過去のコラムの中で、外資系企業への転職に関して、「MBA などの資格よりも、実務としての実力を身に付けることが重要」という主旨のことを書いてきました。このような議論をすると、「MBA などの資格を否定している」と取られがちなのですが、それは大きな誤解です。何かの目的を持って、資格の取得に励むことはすばらしいことだと思います。しかし、資格取得が「外資系企業への転職」のためならば、やや間違った方向に走っている可能性があるのです。
外資系企業の採用担当者が最も重視するのは、「即戦力」ということです。では、「即戦力」とは何なのでしょうか ?
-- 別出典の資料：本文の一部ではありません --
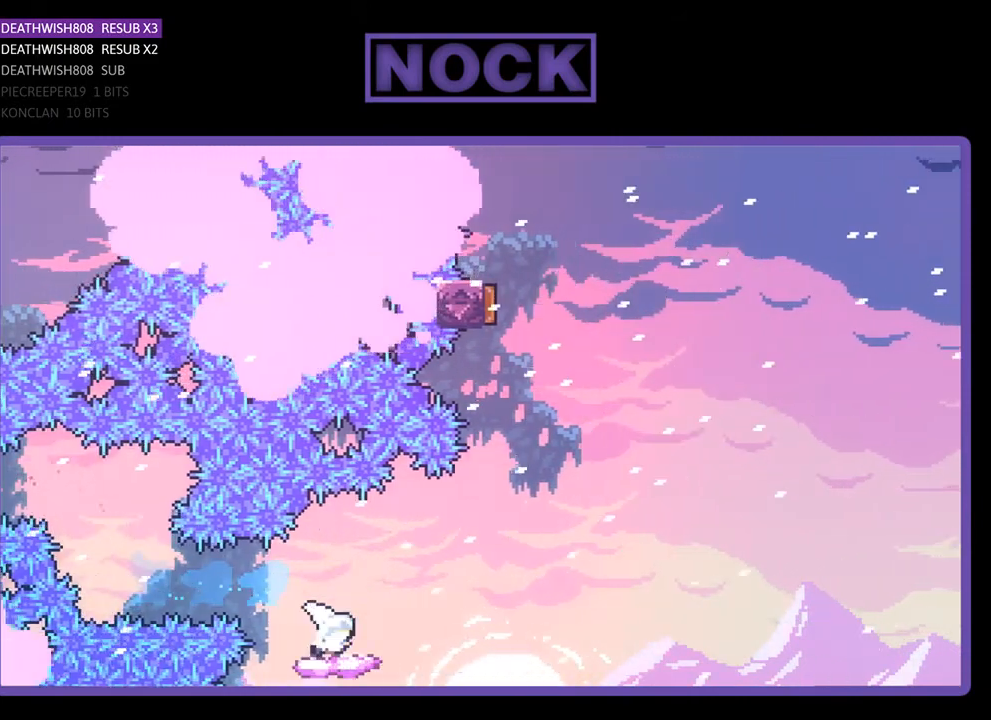
{"buttons": ["CROSS", "R2", "DPAD_UP"], "right_stick": "center", "events": [[67, "CROSS", "down"], [167, "DPAD_UP", "down"], [400, "DPAD_UP", "up"], [500, "DPAD_RIGHT", "up"], [500, "DPAD_UP", "down"]]}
外資系企業が大量の中途採用を実施する最も大きな理由は、「教育するのが面倒」ということです。彼らの業績評価サイクルは非常に短く、何もわからない新卒社員にビジネスのイロハから教えていたのでは、時間がもったいないのです。ですから、「すぐに仕事ができる、業績に貢献してくれる」人材を最優先に採用します。
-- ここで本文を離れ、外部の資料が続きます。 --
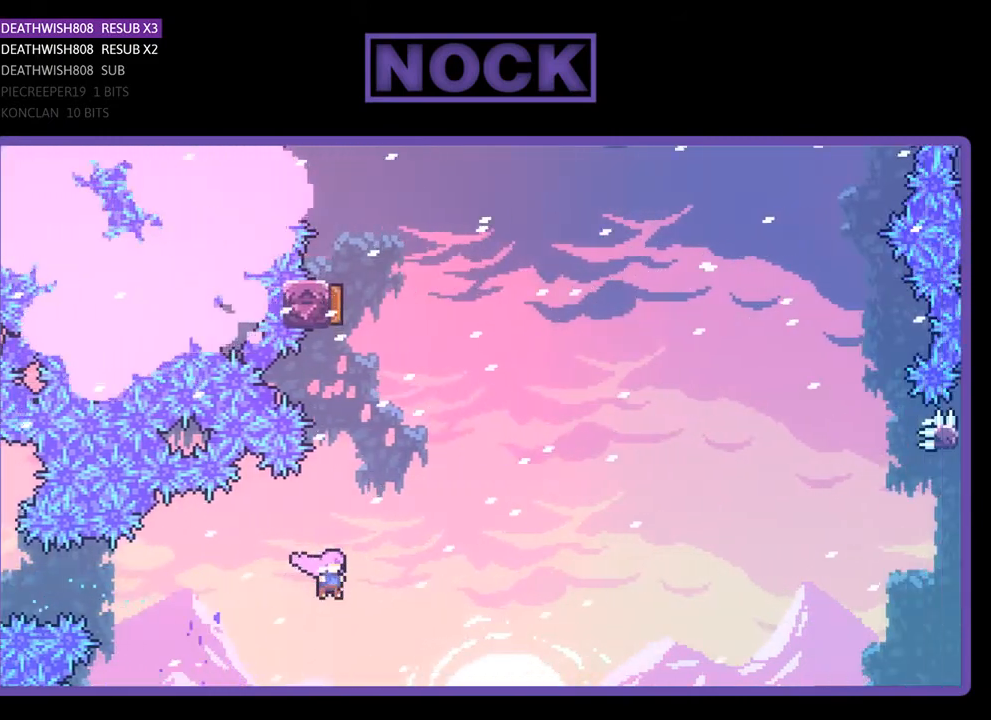
{"buttons": ["CIRCLE", "R2", "DPAD_UP"], "right_stick": "center", "events": [[33, "CROSS", "up"], [100, "CIRCLE", "down"], [300, "CIRCLE", "up"], [467, "CIRCLE", "down"]]}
一方で、どんなに優れた人材であっても、転職していきなり成果を上げるのは難しいでしょう。しかし、それが過去に一度でもやったことがあることならどうでしょうか ? 「過去に上げた成果と同じことを、わが社でもう一度再現してほしい … 」これこそが外資系企業が中途採用者に求めることの本質です。
ですから、採用を担当する側としても、その人の能力と過去の成果が再現可能か、というところを判断することになります。MBA などの資格は、あくまでもビジネスの「擬似環境」における訓練にすぎません。司法試験や会計士など、一部の「資格がなければ業務そのものができない」ものは別として、たいていの資格は、実はビジネスの「練習」をしているだけなのです。
とはいうものの、多くの方が「資格」を武器に中途採用にチャレンジしてきます。ここでは、面接時における、資格の有効な活かし方をお話しましょう。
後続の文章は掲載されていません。